### READING TEXT
****
If a building has a TN-S earthing arrangement (and the utility company have confirmed it won't be amended to a TN-C-S in the future), does this remove the requirement for O-PEN devices or an earth electrode for an electric vehicle charger.

Thanks

Parents
  • Confirming that the arrangement will remain TN-S forever and stating that there is no present intention to change it are two very different things.

  • Hi Chris, I was trying to steer any responses away from the reliability of a TN-S arrangement remaining so, which is a conversation of its own. Simply wanted to confirm if a TN-S arrangement was compliant for EVC with no O-PEN devices or earth electrode present. Thanks

  • Well, if it's TN-S there is no PEN for an O-PEN device. What tells you that the supply is TN-S please?

  • I was trying to steer any responses away from the reliability of a TN-S arrangement remaining so, which is a conversation of its own.

    Agreed ... but a criteria to be addressed according to the IET Code of Practice for EV Charging Equipment Installation, which provides what might be considered good practice on the subject.

  • Thanks for all the responses.
****
### ASSIGNMENT 1
In the earthing discussion, shorten the paragraph beginning "If a building has a TN-S" into one brief sentence that keeps its main facts.
The earthing discussion and the page-level text extractions have no connection to each other.

Page-level text extractions:
****
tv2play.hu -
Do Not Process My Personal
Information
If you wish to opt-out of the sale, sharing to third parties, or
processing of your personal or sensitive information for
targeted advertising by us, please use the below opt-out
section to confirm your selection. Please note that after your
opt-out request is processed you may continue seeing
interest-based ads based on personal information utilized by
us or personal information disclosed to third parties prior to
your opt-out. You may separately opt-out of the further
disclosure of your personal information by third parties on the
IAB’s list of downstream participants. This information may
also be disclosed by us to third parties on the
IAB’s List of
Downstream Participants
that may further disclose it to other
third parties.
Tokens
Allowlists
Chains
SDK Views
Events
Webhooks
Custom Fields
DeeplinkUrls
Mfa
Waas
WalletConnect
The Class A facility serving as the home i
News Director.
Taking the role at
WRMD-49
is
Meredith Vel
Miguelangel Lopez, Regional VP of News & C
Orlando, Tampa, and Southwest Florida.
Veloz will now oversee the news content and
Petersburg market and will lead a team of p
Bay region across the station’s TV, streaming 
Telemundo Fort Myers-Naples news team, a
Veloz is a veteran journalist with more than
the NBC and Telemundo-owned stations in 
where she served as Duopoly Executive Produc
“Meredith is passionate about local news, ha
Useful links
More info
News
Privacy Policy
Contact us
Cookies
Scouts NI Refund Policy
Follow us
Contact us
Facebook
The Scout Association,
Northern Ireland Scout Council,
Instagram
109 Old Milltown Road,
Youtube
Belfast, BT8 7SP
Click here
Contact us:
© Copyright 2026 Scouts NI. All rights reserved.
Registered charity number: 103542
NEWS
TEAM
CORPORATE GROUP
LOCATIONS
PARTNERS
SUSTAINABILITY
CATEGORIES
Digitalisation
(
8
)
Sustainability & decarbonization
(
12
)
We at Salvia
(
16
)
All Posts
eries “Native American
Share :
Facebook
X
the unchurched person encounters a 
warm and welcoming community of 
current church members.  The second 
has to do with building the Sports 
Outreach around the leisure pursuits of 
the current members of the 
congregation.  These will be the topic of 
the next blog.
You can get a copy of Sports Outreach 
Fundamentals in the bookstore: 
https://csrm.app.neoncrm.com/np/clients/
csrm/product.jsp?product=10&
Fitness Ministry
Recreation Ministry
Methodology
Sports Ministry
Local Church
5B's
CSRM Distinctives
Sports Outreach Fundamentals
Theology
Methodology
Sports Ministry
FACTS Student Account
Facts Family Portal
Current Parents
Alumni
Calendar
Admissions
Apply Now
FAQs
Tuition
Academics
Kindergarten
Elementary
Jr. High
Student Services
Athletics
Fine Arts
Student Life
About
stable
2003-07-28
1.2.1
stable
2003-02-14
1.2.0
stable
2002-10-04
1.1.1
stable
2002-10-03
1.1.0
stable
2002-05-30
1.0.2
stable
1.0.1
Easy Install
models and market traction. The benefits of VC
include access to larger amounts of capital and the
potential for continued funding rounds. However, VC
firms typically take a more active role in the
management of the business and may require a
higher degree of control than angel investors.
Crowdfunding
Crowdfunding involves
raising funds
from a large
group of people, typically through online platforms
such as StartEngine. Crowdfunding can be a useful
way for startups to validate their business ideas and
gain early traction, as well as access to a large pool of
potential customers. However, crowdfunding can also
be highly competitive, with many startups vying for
****
### ASSIGNMENT 2
Rewrite the entries as a Markdown table with columns Row and Line, starting with the first line of the entries and going on through the line containing "opt-out request is", leaving out blank lines.

### ANSWER BOX 1
If a building's TN-S earthing has been confirmed by the utility company to never be changed to TN-C-S, does an electric vehicle charger still need O-PEN devices or an earth electrode?

### ANSWER BOX 2
| Row | Line |
|---|---|
| 1 | tv2play.hu - |
| 2 | Do Not Process My Personal |
| 3 | Information |
| 4 | If you wish to opt-out of the sale, sharing to third parties, or |
| 5 | processing of your personal or sensitive information for |
| 6 | targeted advertising by us, please use the below opt-out |
| 7 | section to confirm your selection. Please note that after your |
| 8 | opt-out request is processed you may continue seeing |